Tuesday, February 7, 2012

Lisbeth and Pippi

(This is Debbie writing. I have an old Blogger account with a non-USF gmail address so I'm Lil on this blog. Blame it on Google.)

I was just poking around to see if I could find any articles that linked Lisbeth Salander and Pippi Longstocking, and came across a couple of short, interesting pieces.

Pat Ryan in the New York Times pointed out that both characters share "singular beginnings, odd looks, and awesome skills".

I also came across a blog entry by Dorte Jakobsen, an English teacher in Denmark who reviews crime fiction and observed some
Longstocking/Salander parallels:
Just like Mikael Blomkvist, Salander thoroughly dislikes being compared to a hero from a children´s book. "He [Mikael Blomkvist] hates the nickname as anyone can understand. Someone would get a black eye if I were called Pippi Longstocking on a contents bill." (Mikael Blomkvist is teased with the nickname Kalle Blomkvist. It turns out Kalle Blomkvist is a boy detective character in three books by Astrid Lindgren, the creator of Pippi Longstocking.)

Lisbeth Salander... could easily pass for a teenage girl. Perhaps not quite like Pippi with her overlarge boots and red plaits sticking out at right angles, but certainly a conspicuous person.
...

Pippi lives on her own in a huge, ramshackle house together with her monkey, Mr Nilsson, and her horse, called Horse. We do not hear of Lisbeth Salander´s father in the first volume either, and her mother lives in a nursing home, so for all practical purposes she is also quite alone in the world.

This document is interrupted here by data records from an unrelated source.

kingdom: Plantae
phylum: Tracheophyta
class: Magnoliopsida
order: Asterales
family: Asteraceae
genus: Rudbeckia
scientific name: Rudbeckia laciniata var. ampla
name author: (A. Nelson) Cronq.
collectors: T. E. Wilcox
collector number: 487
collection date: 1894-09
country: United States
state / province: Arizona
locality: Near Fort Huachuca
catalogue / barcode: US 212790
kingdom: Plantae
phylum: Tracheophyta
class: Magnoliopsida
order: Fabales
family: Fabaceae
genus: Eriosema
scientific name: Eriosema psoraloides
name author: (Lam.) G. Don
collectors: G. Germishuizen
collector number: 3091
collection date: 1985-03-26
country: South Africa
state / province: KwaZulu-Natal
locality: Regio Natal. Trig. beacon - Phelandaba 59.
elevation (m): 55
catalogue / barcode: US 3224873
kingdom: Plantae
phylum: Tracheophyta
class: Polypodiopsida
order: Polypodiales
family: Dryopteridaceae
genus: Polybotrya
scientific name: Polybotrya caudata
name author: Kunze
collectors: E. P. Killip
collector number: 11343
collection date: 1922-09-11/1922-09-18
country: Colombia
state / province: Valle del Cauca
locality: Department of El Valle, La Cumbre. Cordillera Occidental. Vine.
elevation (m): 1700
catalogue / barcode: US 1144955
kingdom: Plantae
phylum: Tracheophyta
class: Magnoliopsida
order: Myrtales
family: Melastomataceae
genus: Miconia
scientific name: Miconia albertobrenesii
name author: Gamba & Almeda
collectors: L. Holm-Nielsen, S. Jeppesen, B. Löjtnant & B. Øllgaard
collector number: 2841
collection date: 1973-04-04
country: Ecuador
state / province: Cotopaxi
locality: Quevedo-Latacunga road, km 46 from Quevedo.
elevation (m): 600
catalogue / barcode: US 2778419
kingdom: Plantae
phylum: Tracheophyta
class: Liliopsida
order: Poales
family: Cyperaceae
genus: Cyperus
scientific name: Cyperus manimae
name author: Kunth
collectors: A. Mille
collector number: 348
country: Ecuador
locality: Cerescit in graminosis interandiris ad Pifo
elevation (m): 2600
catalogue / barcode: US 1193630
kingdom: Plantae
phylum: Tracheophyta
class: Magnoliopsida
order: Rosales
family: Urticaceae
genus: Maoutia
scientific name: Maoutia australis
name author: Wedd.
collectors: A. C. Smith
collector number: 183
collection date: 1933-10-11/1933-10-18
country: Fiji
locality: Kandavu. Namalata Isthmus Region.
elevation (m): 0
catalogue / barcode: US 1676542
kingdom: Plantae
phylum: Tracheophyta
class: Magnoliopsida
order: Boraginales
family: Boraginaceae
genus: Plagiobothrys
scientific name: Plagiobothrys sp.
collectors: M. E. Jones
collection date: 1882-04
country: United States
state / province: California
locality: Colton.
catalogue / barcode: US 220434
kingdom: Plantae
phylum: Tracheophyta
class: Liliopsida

Another essential point is their attitude to authorities.

Larsson told his publisher “My point of departure was what Pippi Longstocking would be like as an adult. Would she be called a sociopath because she looked upon society in a different way and has no social competence?” It fascinates me that a children's book character had such a hold on an adult, childless man that he modelled his own creation on her.